Paying tribute to late President, Shikongo said Geingob was not only was the chairperson of the committee that drafted Namibia’s Constitution, but he also continuously emphasised the separation of power between the executive, the legislative and the judicial branch of government.
“Namibia today can still proudly present itself as a peaceful and stable country. Democracy, stability, functioning systems and procedures, freedom of the press – these are all prerequisites for a vast country with a small population, like ours, to attract investments.
“This is part of Dr Geingob’s legacy. He took the lead in establishing the right conditions for investment and he took it upon himself to personally create linkages and networks and to meet international investors, at home and abroad,” Shikongo said.
He added: “Namibia is a constitutional democracy due to the persistence and resilience of Dr Geingob. This can ensure us as Namibians and as employers that the peace and calmness will prevail, so that we all can be strong and deliberate in contributing to our country’s economy.”

It is the responsibility of every Namibian to continue to build on Geingob’s legacy of peace and stability, which can be achieved through focussed efforts, collaboration and a bravery to forge forward for economic success in the interest of every Namibian.
The CIF said the late statesman steered the country through difficult economic times and was relentless in including everyone in the Namibian House and maintaining peace in the country.
“His emphasis on democratic principles, for better or worse, must be respected.
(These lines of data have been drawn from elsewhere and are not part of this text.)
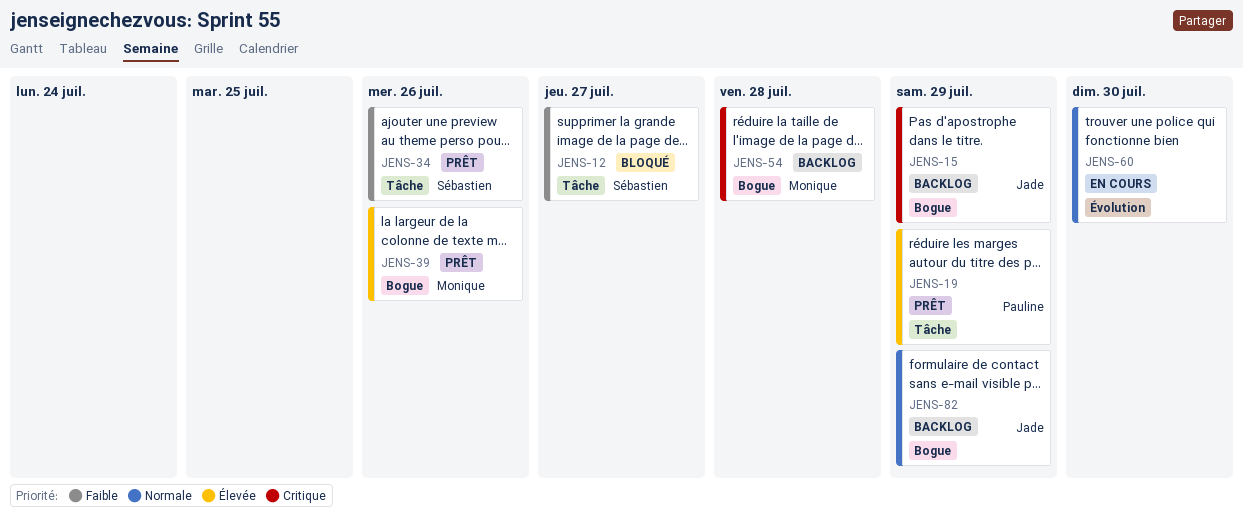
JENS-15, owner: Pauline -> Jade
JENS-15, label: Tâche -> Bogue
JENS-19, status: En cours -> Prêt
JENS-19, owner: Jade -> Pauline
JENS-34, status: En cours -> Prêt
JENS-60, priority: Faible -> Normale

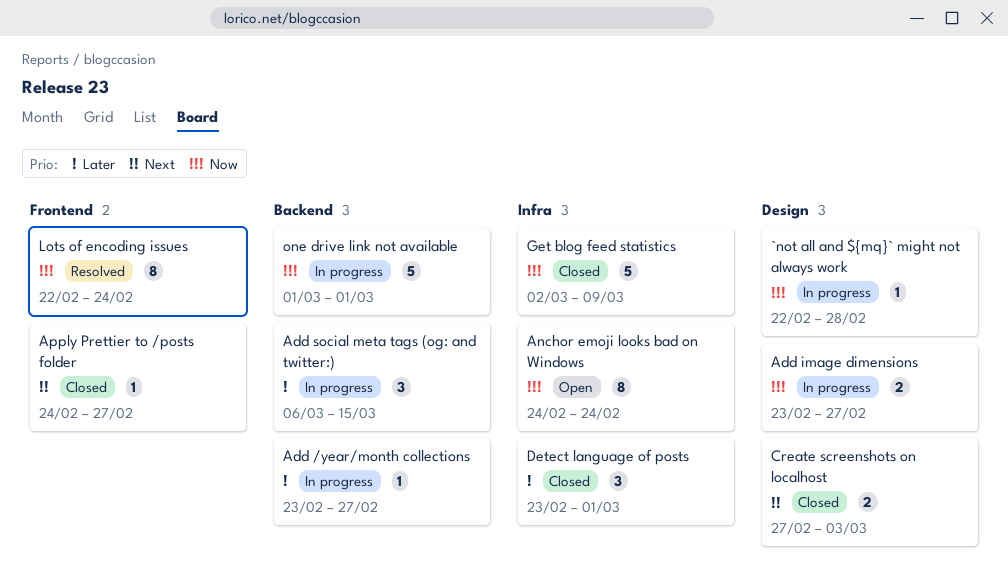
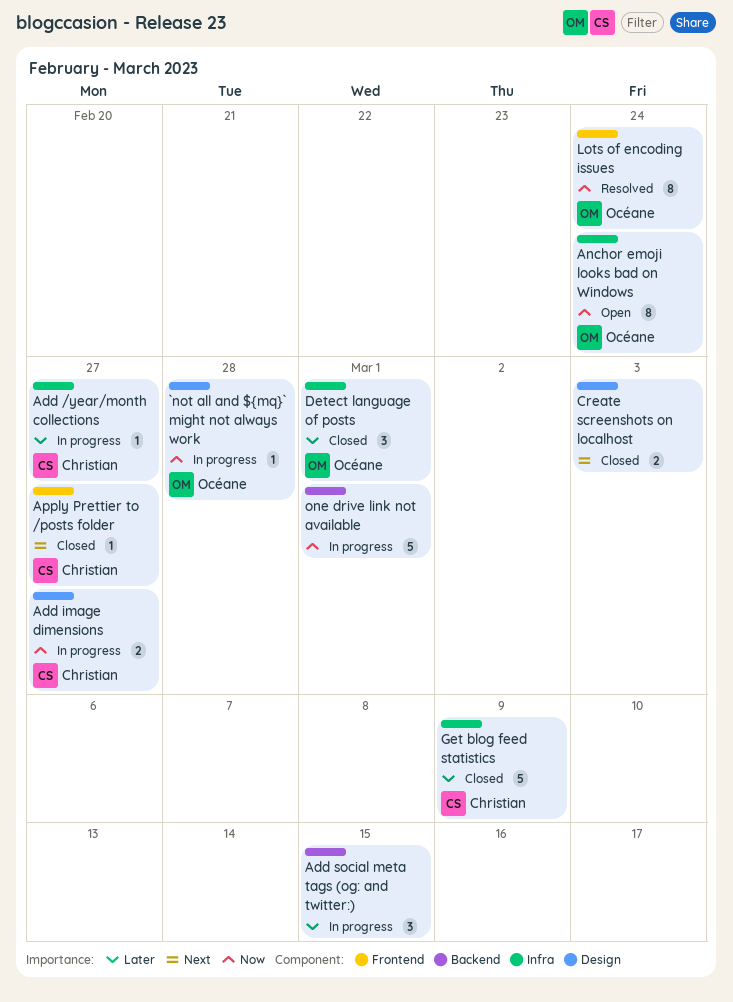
Add /year/month collections, label: Backend -> Infra
Get blog feed statistics, priority: Now -> Later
He built an exemplary foundation that demanded hard work and delivery,” Badenhorst said.
“With continued focus and perseverance, we Namibians are strong and brave to materialise the economic opportunities that have been created under his leadership,” he added.

Investment Board
The Namibia Investment and Development Board (NIPDB) described Geingob as “a leader whose unwavering bravery and profound love for his nation left an indelible mark”.
“His sacrifice, fighting for the betterment of Namibia until the very end, showcases his dedication to the well-being of his people,” the NIPDB said in a message of condolences in its Facebook page.
“May his legacy of service and commitment be a source of strength in the days ahead,” the NIPDB said.

The Namibia Statistics Agency (NSA) is mourning “a leader who tirelessly championed the principle that everybody counts, and that no one should feel left behind”.
NSA chairperson Salomo Hei said the late President leaves behind a legacy of compassion, inclusivity and a commitment to the well-being of every citizen.
“His dedication to creating a society where every individual is valued and considered has left an indelible mark on the hearts and minds of the people,” Hei said.
The NSA had the privilege of witnessing the late leader’s “unwavering dedication to the principles of inclusivity, justice, equality and unity. His leadership was marked by a vision that transcended political boundaries, emphasising the importance of a collective effort to build a better future for all”.
“During these challenging times, we stand in solidarity with the nation as we navigate the complexities of grieving,” the NSA said.

The Hospitality Association of Namibia (HAN) expressed its deepest condolences with the country as it mourns the loss of Geingob.
“Independent Namibia has lost one of its pioneers, who served this country until the end,” the HAN executive said in a statement.
“Let us as Namibians join hands to ensure that together we steer our nation through this difficult time,” HAN urged.